I often run across descriptions of life that intrigue me. In reading a book by Jonathan Franzen, I saw this sentence: “The old playroom in the basement, still dehumidified and carpeted and pine-paneled, still nice, was afflicted with the necrosis of clutter that sooner or later kills a living space: stereo boxes, geometric Styrofoam, packing solids, outdated ski and beach gear in random drifts.” (The Corrections, 168)

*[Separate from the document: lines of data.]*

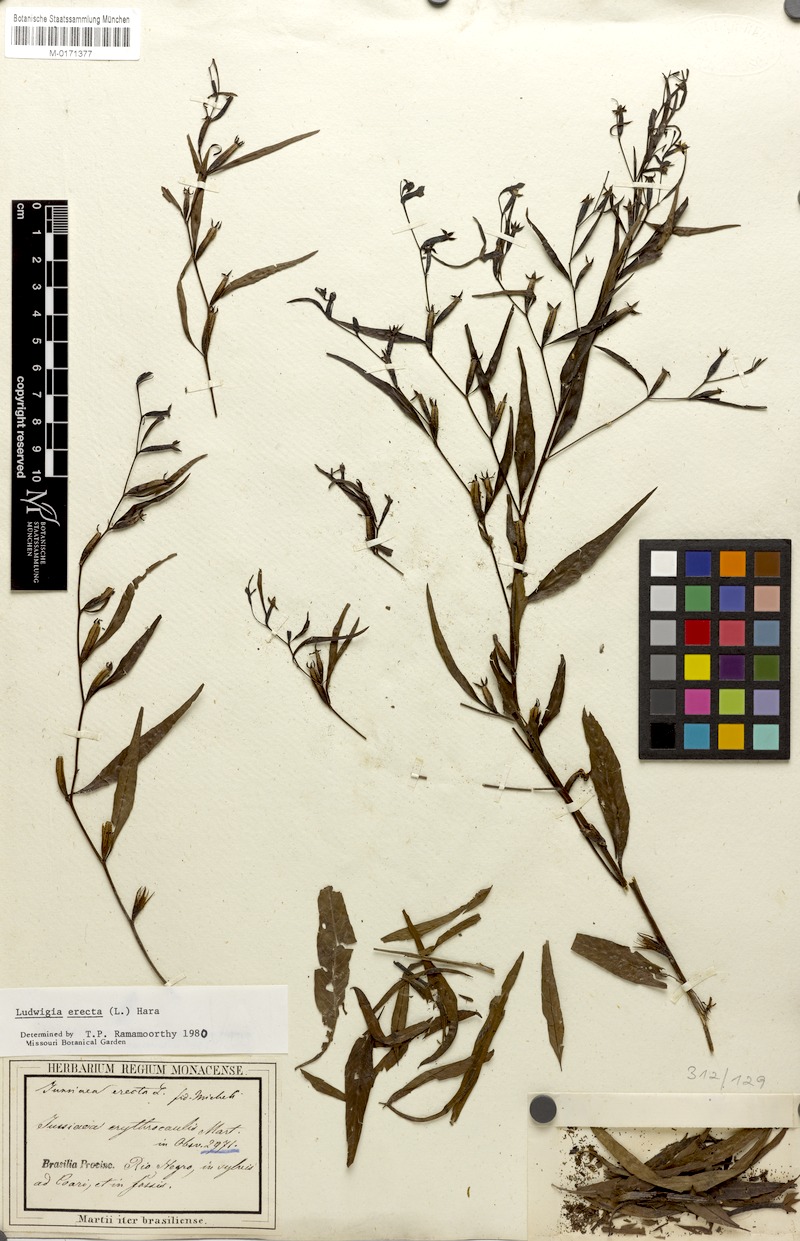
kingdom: Plantae
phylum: Tracheophyta
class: Magnoliopsida
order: Myrtales
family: Onagraceae
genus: Ludwigia
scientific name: Ludwigia erecta
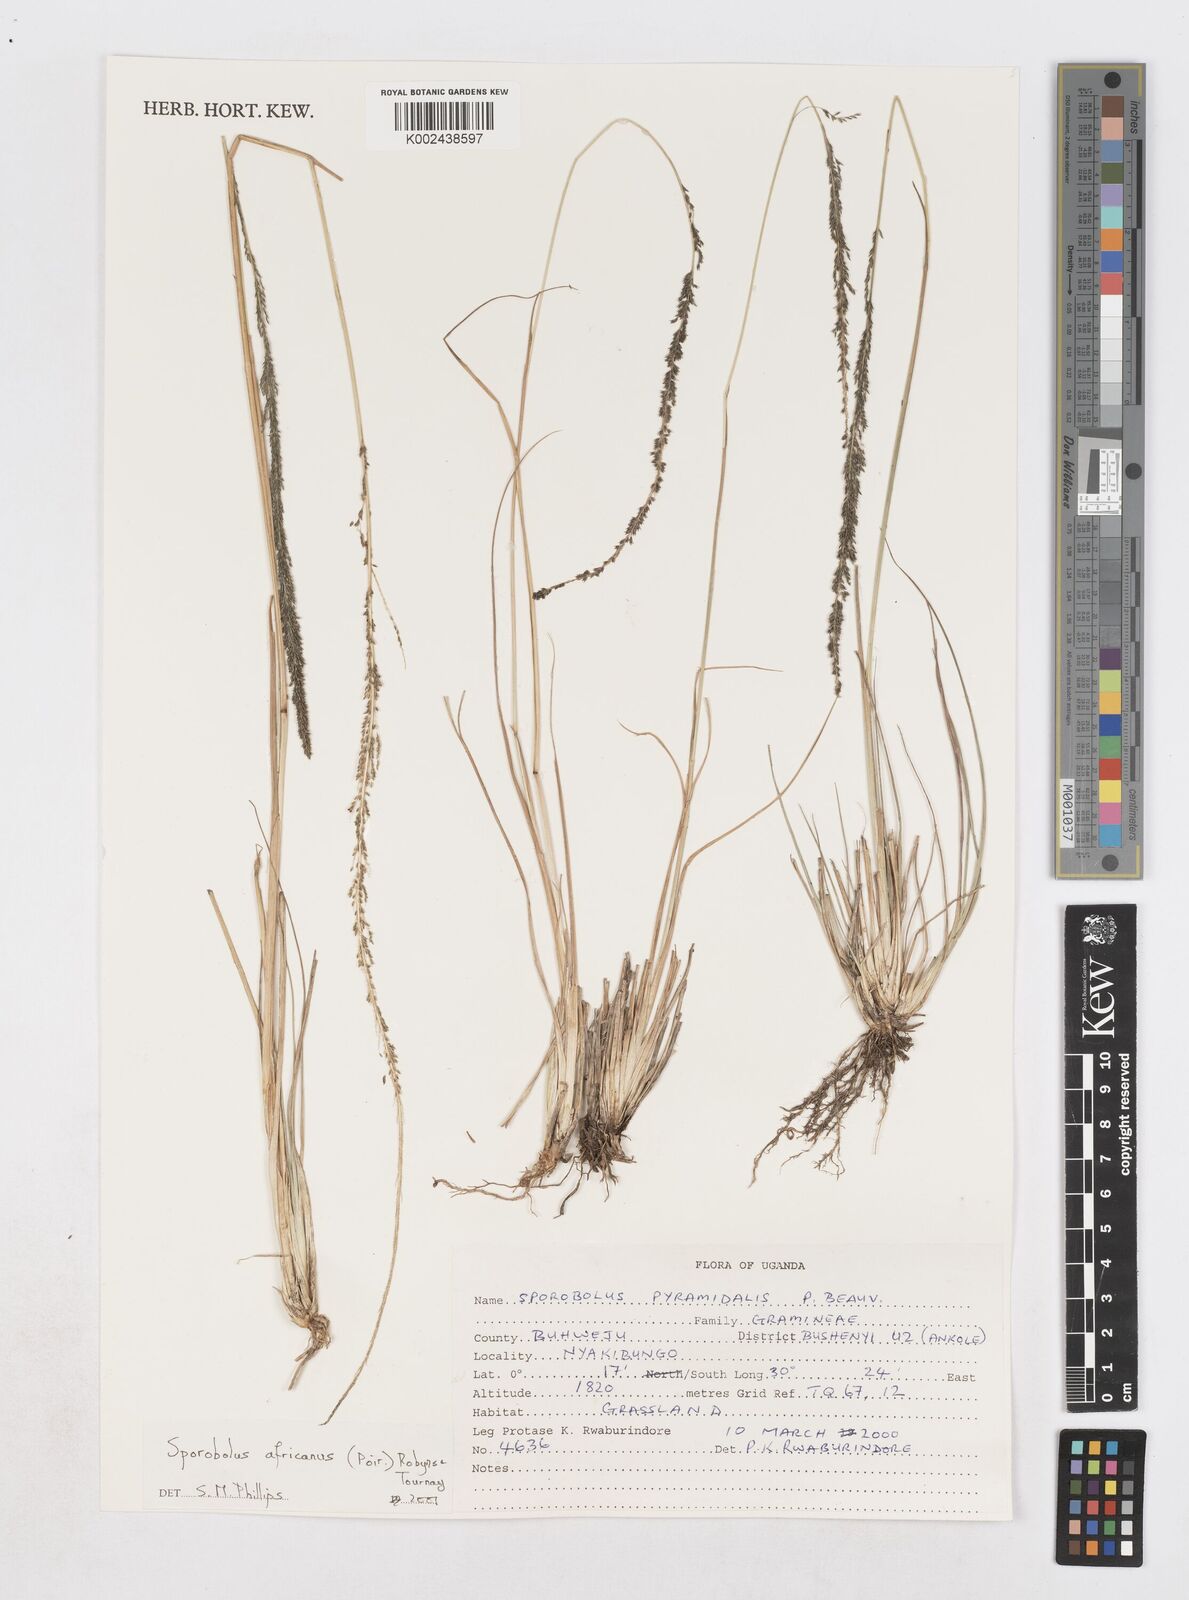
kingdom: Plantae
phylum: Tracheophyta
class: Liliopsida
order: Poales
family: Poaceae
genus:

Along with my love for alliteration, I am also fascinated by the description “necrosis of clutter”. Necrosis refers to the death of cells due to lack of blood supply.  I am sitting here at my computer imagining a couple of piles on my desk. I think of the books lining the walls of my study. Is my office “afflicted with the necrosis of clutter”? Are these items just dust collectors who are dying because of lack of blood supply.  When they just hang around me for months on end without my touching them or making decisions about them, is the result the death of a living space? 

I know that creativity requires space. I know that for the mind to imagine new realities it has to unlearn some old realities. I know that the spirit of creativity lives when it has breathing space. I wonder of the clutter limits my imagination and hinders the birth of a new future?

And, I wonder if the electronic stimuli that floods our daily life could be called a necrosis of clutter. Can I develop an idea or thought beyond the surface level of its potential.  Because there is so much electronic clutter, do I glide over surface of the ocean rather than diving down and exploring the life that roils under the water? 

I am not sure I know the answer, but I do think it is worth pondering.

TASTE AND SEE

The seasonal cathedral has returned. The canopy of green spreads its translucent leaves across the trail. The early morning storms have exited east and rain drips off still wet oak. The sky filtering arms of the maple makes my prescription sunglasses redundant. 

The trail is laced with rivulets of water. The typically dry crevices have become flowing streams, running down hill.  The creek, often flat and noisy with protruding stones is spilling over its edges as it races toward the river. 

The air is fecund—robins singing, geese grousing, blue heron gliding,  bees buzzing, pollen sneezing. Life reproducing in the thick, moist air. Spring has finally birthed from the frozen season and life is swimming all around me.

The morning cool is damp—the liquid air presages the muggy heat that envelopes us later in the day as the sun makes it’s journey across the May sky.

And my heart is singing the line from the hymn we sang yesterday in church: “Blest are those who from this table live their lives in gratitude.” I am so grateful to live this day! It is hard for a heart that is alert not to overflow with sweet thankfulness.